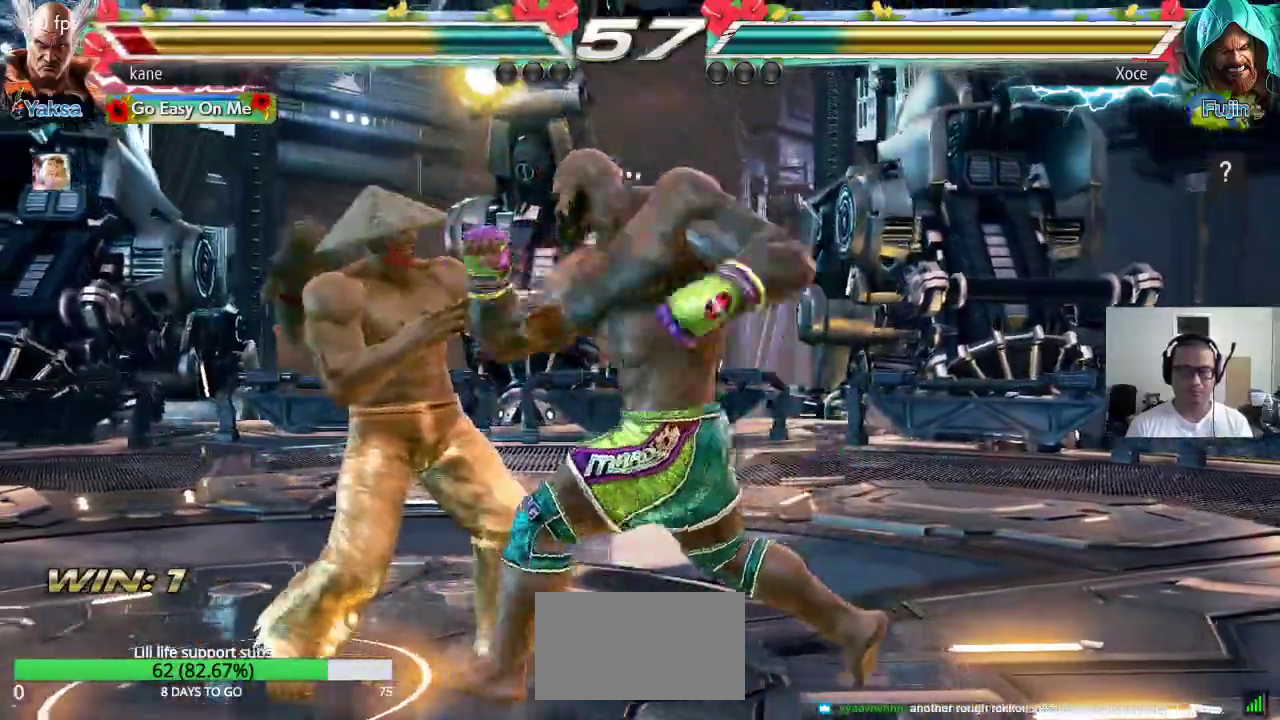
{"dt_ms": 500, "buttons": [], "left_stick": "left"}
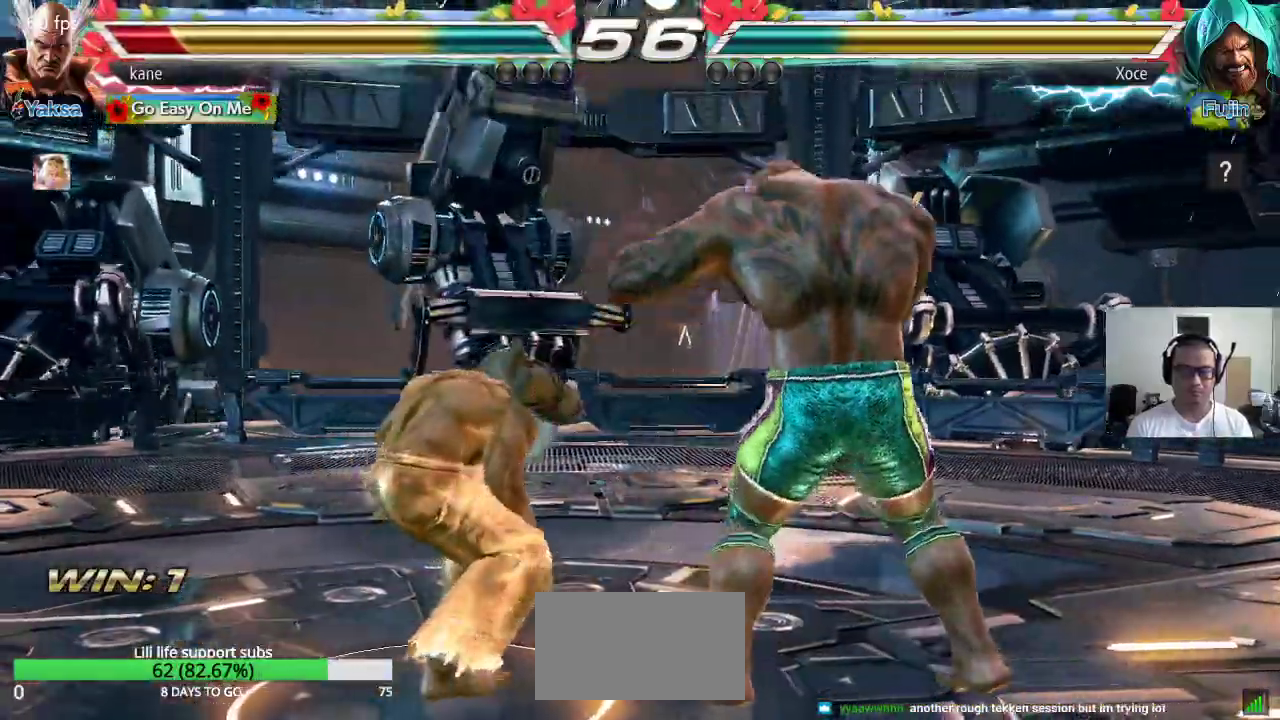
{"dt_ms": 500, "buttons": [], "left_stick": "center", "events": [[33, "left_stick", "center"], [100, "left_stick", "left"], [200, "left_stick", "down-left"], [500, "left_stick", "center"]]}
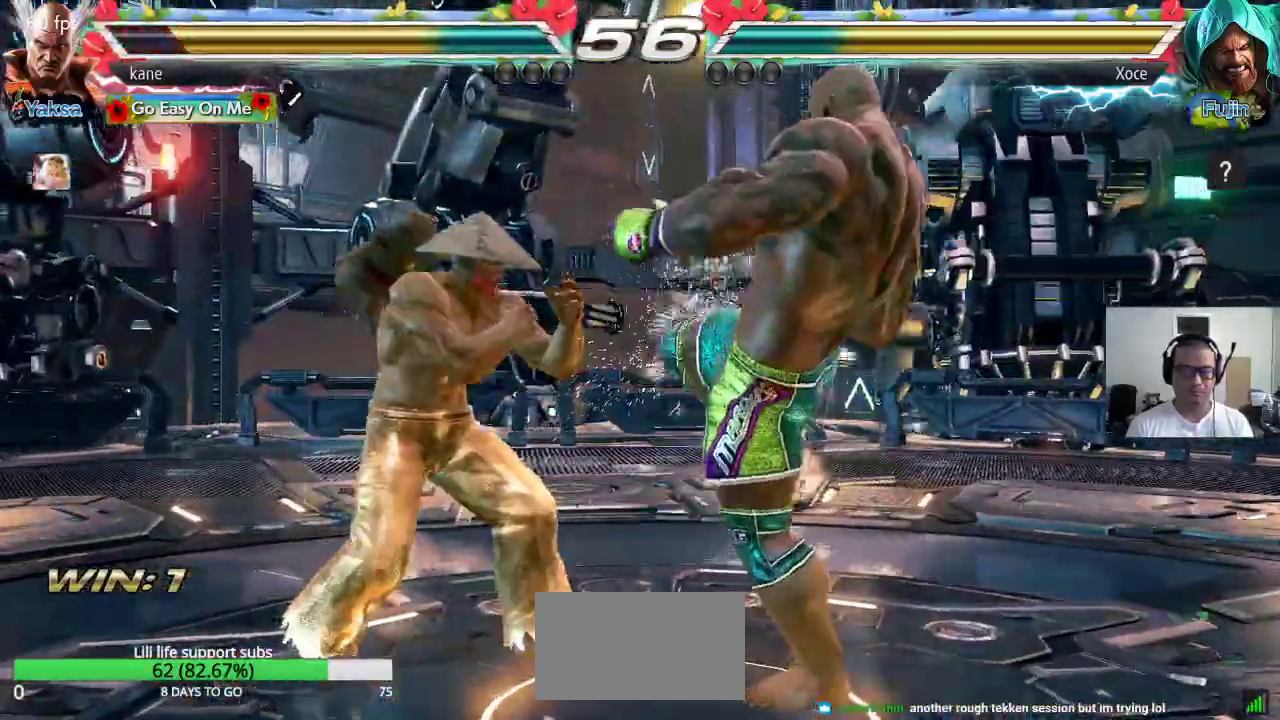
{"dt_ms": 500, "buttons": [], "left_stick": "left"}
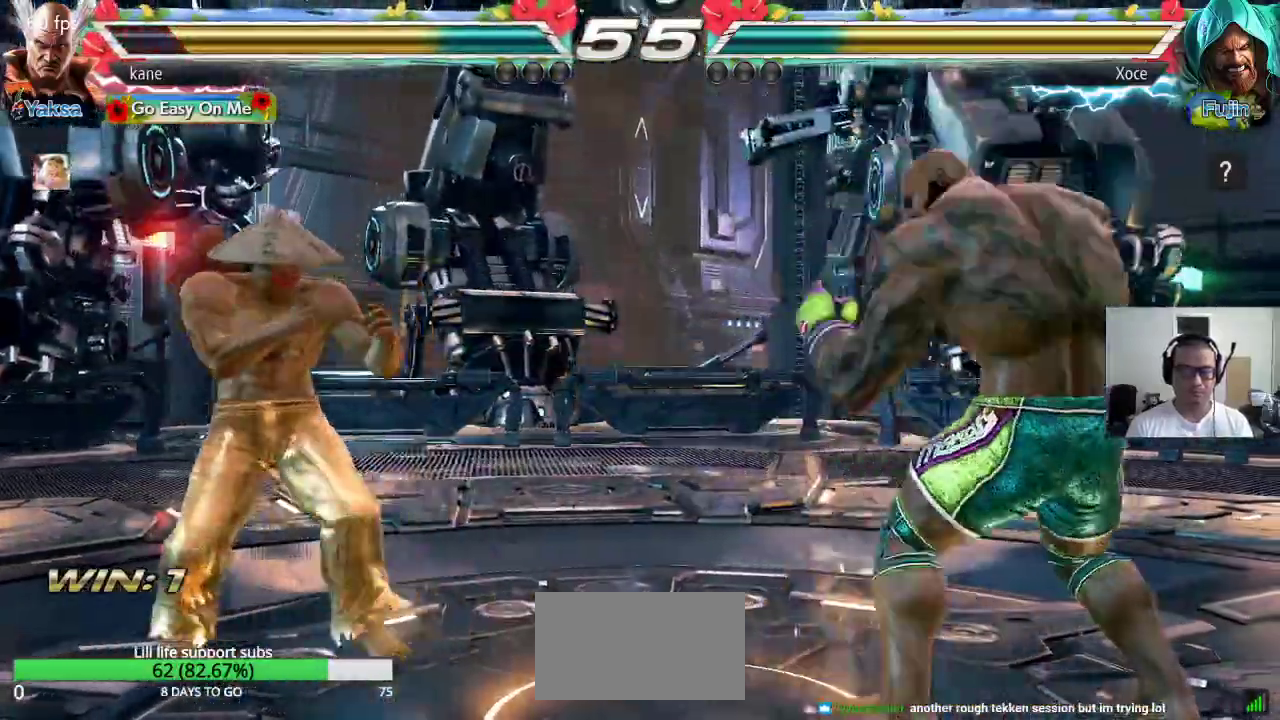
{"dt_ms": 500, "buttons": [], "left_stick": "right", "events": [[83, "left_stick", "down"], [150, "left_stick", "center"], [267, "left_stick", "right"], [350, "left_stick", "center"], [417, "left_stick", "right"]]}
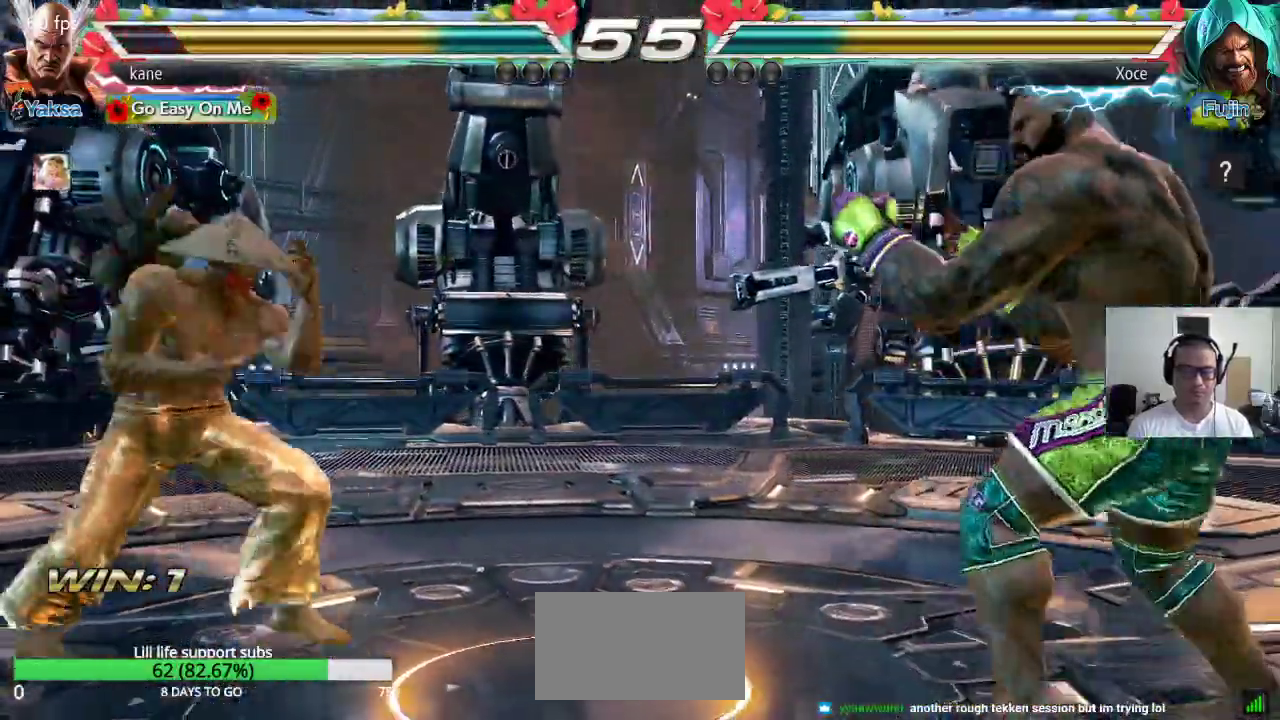
{"dt_ms": 500, "buttons": [], "left_stick": "right", "events": [[250, "left_stick", "left"], [450, "left_stick", "center"], [500, "left_stick", "right"]]}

———

■ Task goal:
Could you set down every record above exactly as written, leaving out the pictures?

■ Task solution:
{"dt_ms": 500, "buttons": [], "left_stick": "left"}
{"dt_ms": 500, "buttons": [], "left_stick": "center", "events": [[33, "left_stick", "center"], [100, "left_stick", "left"], [200, "left_stick", "down-left"], [500, "left_stick", "center"]]}
{"dt_ms": 500, "buttons": [], "left_stick": "left"}
{"dt_ms": 500, "buttons": [], "left_stick": "right", "events": [[83, "left_stick", "down"], [150, "left_stick", "center"], [267, "left_stick", "right"], [350, "left_stick", "center"], [417, "left_stick", "right"]]}
{"dt_ms": 500, "buttons": [], "left_stick": "right", "events": [[250, "left_stick", "left"], [450, "left_stick", "center"], [500, "left_stick", "right"]]}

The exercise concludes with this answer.